Fishers have explained that the high retail prices of fresh fish in the market now is due to the weather conditions which is causingFisherfolks coming to load fish in a waiting van the low catch which they experience out at sea.

Women are nowadays complaining about the high cost of fish to the average families which prompted this reporter to visit the fish landing site at Tanji over the weekend to find out what is responsible for this development that is affecting many households in the urban and peri urban areas.

While at the landing site it was discovered that the only types of fish that were available at the time are what they locally call ‘Yaboye’ and ‘Maroc’ which the women fishmongers buy from the fishers at D400 and D450 per basin respectively.

According to the women, they will be selling the fish at a retail price of three pieces of ‘Yaboye’ at D5 and four pieces of ‘Maroc’ at D20.

It was also observed that there were no ‘white fish’ available as fresh catch at the time. The ones that were available were the catch from the previous day and were being sold at seven pieces for D100.

Mariama Fatty, a woman fishmonger who sells at Serekunda Market, said they do not have much fish to sell nowadays due to the low catch at sea and which causes the price hike. “Fish business is always like this. It is unpredictable. When we buy the fish at a high price and pay transport we include all these expenses in the retail price,” she explained.

The other women fish mongers who spoke to this reporter confirmed the low catch and the inevitable increase in the retail price of fish in the market.

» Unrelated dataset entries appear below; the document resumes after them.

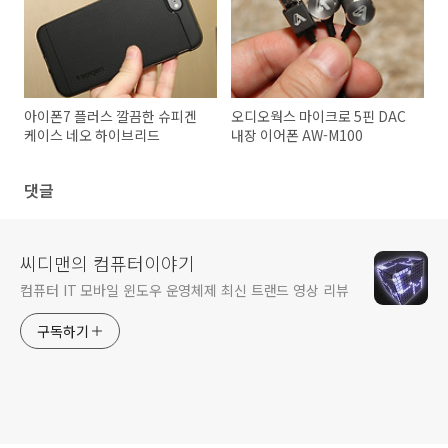
아이폰7 플러스 깔끔한 슈피겐
오디오웍스 마이크로 5핀 DAC
케이스 네오 하이브리드
내장 이어폰 AW-M100
댓글
씨디맨의 컴퓨터이야기
컴퓨터 IT 모바일 윈도우 운영체제 최신 트랜드 영상 리뷰
구독하기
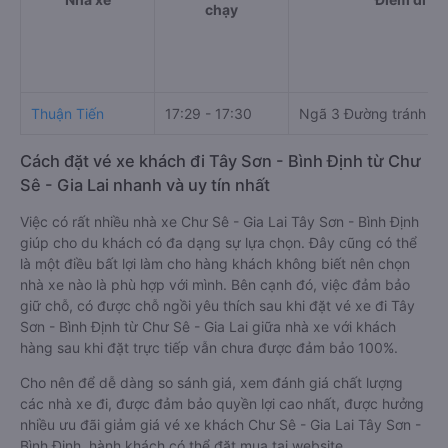
chạy
Thuận Tiến
17:29 - 17:30
Ngã 3 Đường tránh C
Cách đặt vé xe khách đi Tây Sơn - Bình Định từ Chư
Sê - Gia Lai nhanh và uy tín nhất
Việc có rất nhiều nhà xe Chư Sê - Gia Lai Tây Sơn - Bình Định
giúp cho du khách có đa dạng sự lựa chọn. Đây cũng có thể
là một điều bất lợi làm cho hàng khách không biết nên chọn
nhà xe nào là phù hợp với mình. Bên cạnh đó, việc đảm bảo
giữ chỗ, có được chỗ ngồi yêu thích sau khi đặt vé xe đi Tây
Sơn - Bình Định từ Chư Sê - Gia Lai giữa nhà xe với khách
hàng sau khi đặt trực tiếp vẫn chưa được đảm bảo 100%.
Cho nên để dễ dàng so sánh giá, xem đánh giá chất lượng
các nhà xe đi, được đảm bảo quyền lợi cao nhất, được hưởng
nhiều ưu đãi giảm giá vé xe khách Chư Sê - Gia Lai Tây Sơn -
Bình Định, hành khách có thể đặt mua tại website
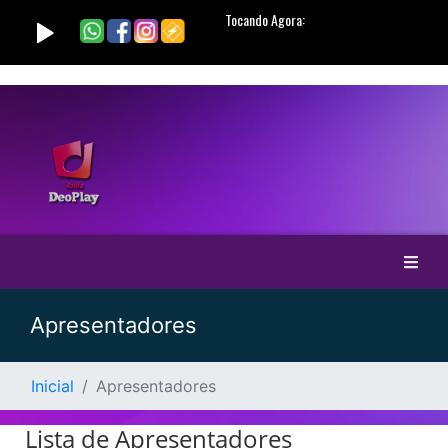
Apresentadores
Inicial
Apresentadores
Lista de Apresentadores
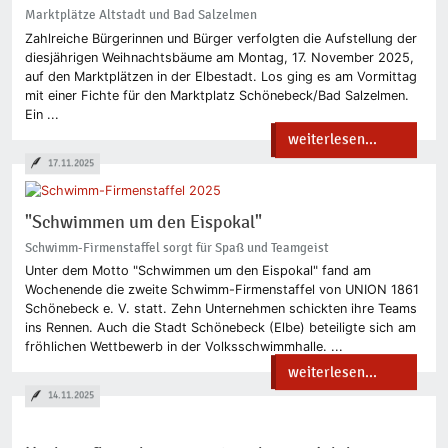
Marktplätze Altstadt und Bad Salzelmen
Zahlreiche Bürgerinnen und Bürger verfolgten die Aufstellung der
diesjährigen Weihnachtsbäume am Montag, 17. November 2025,
auf den Marktplätzen in der Elbestadt. Los ging es am Vormittag
mit einer Fichte für den Marktplatz Schönebeck/Bad Salzelmen.
Ein ...
weiterlesen...
17.11.2025
"Schwimmen um den Eispokal"
Schwimm-Firmenstaffel sorgt für Spaß und Teamgeist
Unter dem Motto "Schwimmen um den Eispokal" fand am
Wochenende die zweite Schwimm-Firmenstaffel von UNION 1861
Schönebeck e. V. statt. Zehn Unternehmen schickten ihre Teams
ins Rennen. Auch die Stadt Schönebeck (Elbe) beteiligte sich am
fröhlichen Wettbewerb in der Volksschwimmhalle. ...
weiterlesen...
14.11.2025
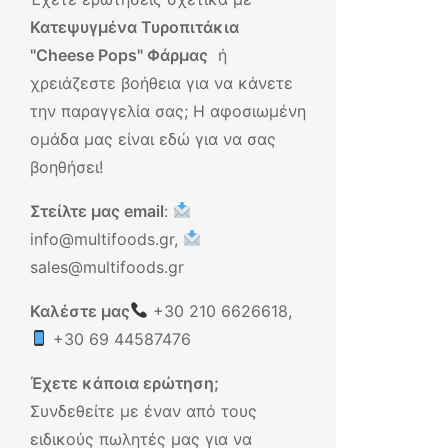
Κατεψυγμένα Τυροπιτάκια
"Cheese Pops" Φάρμας
ή
χρειάζεστε βοήθεια για να κάνετε
την παραγγελία σας; Η αφοσιωμένη
ομάδα μας είναι εδώ για να σας
βοηθήσει!
Στείλτε μας email
:
info@multifoods.gr,
sales@multifoods.gr
Καλέστε μας
+30 210 6626618
,
+30 69 44587476
Έχετε κάποια ερώτηση;
Συνδεθείτε με έναν από τους
ειδικούς πωλητές μας για να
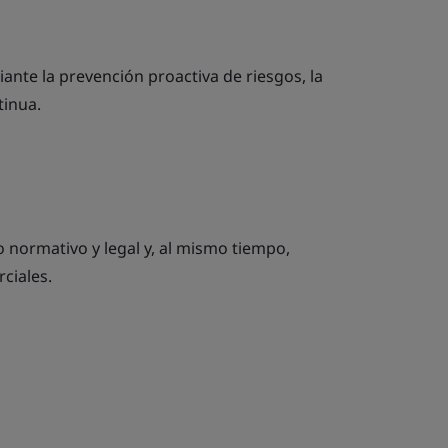
ante la prevención proactiva de riesgos, la
tinua.
 normativo y legal y, al mismo tiempo,
ciales.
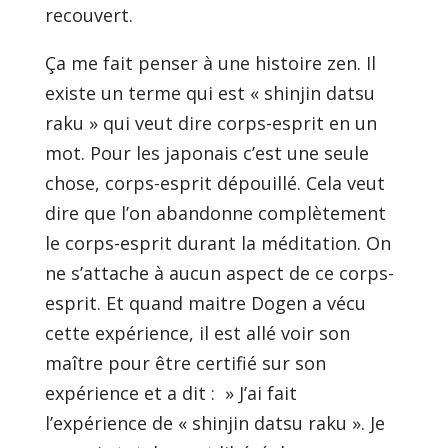
recouvert.
Ça me fait penser à une histoire zen. Il
existe un terme qui est « shinjin datsu
raku » qui veut dire corps-esprit en un
mot. Pour les japonais c’est une seule
chose, corps-esprit dépouillé. Cela veut
dire que l’on abandonne complètement
le corps-esprit durant la méditation. On
ne s’attache à aucun aspect de ce corps-
esprit. Et quand maitre Dogen a vécu
cette expérience, il est allé voir son
maître pour être certifié sur son
expérience et a dit : » J’ai fait
l’expérience de « shinjin datsu raku ». Je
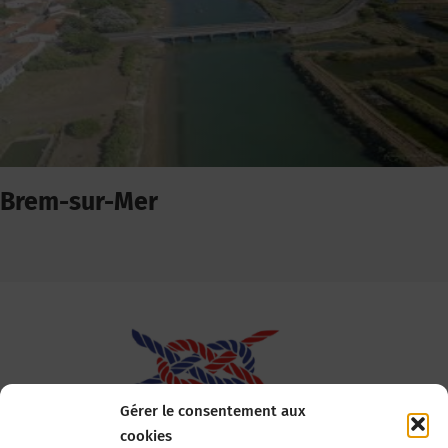
Brem-sur-Mer
Gérer le consentement aux
cookies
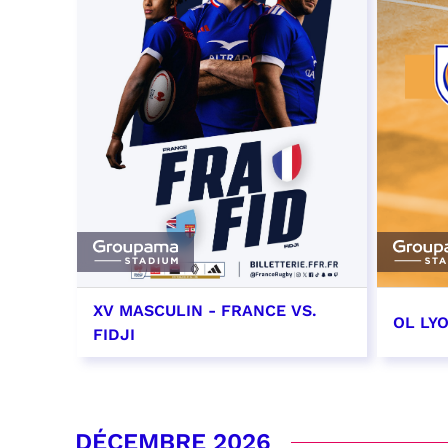
XV MASCULIN - FRANCE VS.
OL LY
FIDJI
7 novembre 2026 - 21:10
14 no
date e
RÉSERVER
DÉCEMBRE 2026
RÉSER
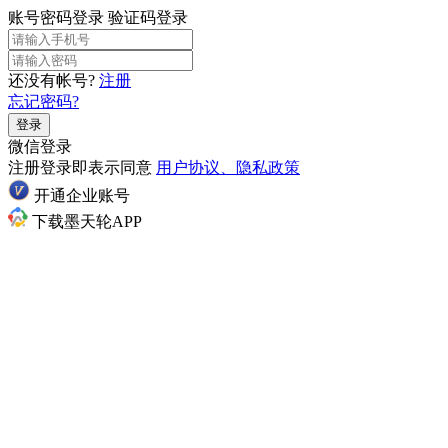
账号密码登录
验证码登录
还没有帐号?
注册
忘记密码?
登录
微信登录
注册登录即表示同意
用户协议、隐私政策
开通企业账号
下载墨天轮APP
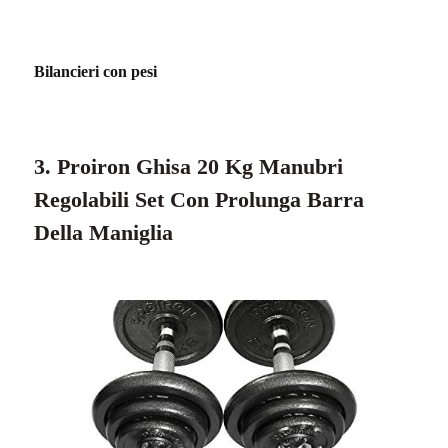
Bilancieri con pesi
3. Proiron Ghisa 20 Kg Manubri
Regolabili Set Con Prolunga Barra
Della Maniglia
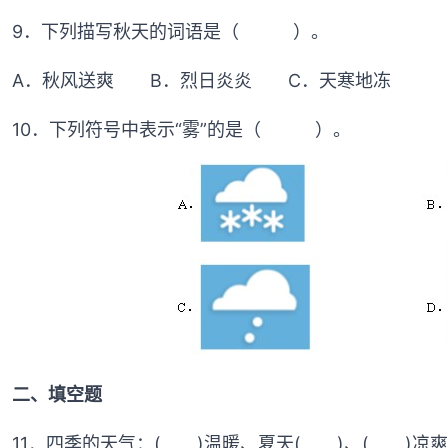
9．下列描写秋天的词语是（ ）。
A．秋风送爽 B．烈日炎炎 C．天寒地冻
10．下列符号中表示“雾”的是（ ）。
二、填空题
11．四季的天气：( )温暖、夏天( )、( )凉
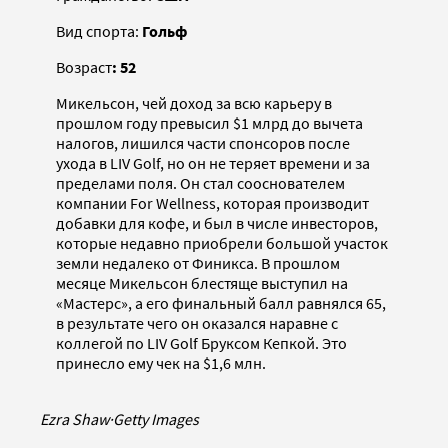
Вид спорта:
Гольф
Возраст
: 52
Микельсон, чей доход за всю карьеру в
прошлом году превысил $1 млрд до вычета
налогов, лишился части спонсоров после
ухода в LIV Golf, но он не теряет времени и за
пределами поля. Он стал сооснователем
компании For Wellness, которая производит
добавки для кофе, и был в числе инвесторов,
которые недавно приобрели большой участок
земли недалеко от Финикса. В прошлом
месяце Микельсон блестяще выступил на
«Мастерс», а его финальный балл равнялся 65,
в результате чего он оказался наравне с
коллегой по LIV Golf Бруксом Кепкой. Это
принесло ему чек на $1,6 млн.
Ezra Shaw
·
Getty Images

Sheikh Fall, a fisherfolk whose boat landed that morning, said they did not get enough fish due to the condition of the weather which was blowing heavy winds at sea that makes it difficult to cast their nets. “When the weather is like this it is very difficult for us to catch what is called ‘white fish’,” he revealed.

On the challenges they confront in their work, the fishing boat captain said apart from the vagaries of the weather they also contend with high taxes levied on them. He appealed for a reduction of the tax on the artisanal fishers.

He, however, thanked the government for lowering the price of fuel but urged for more reduction just like in neighbouring Senegal to enable them to make reasonable profit in the fish trade.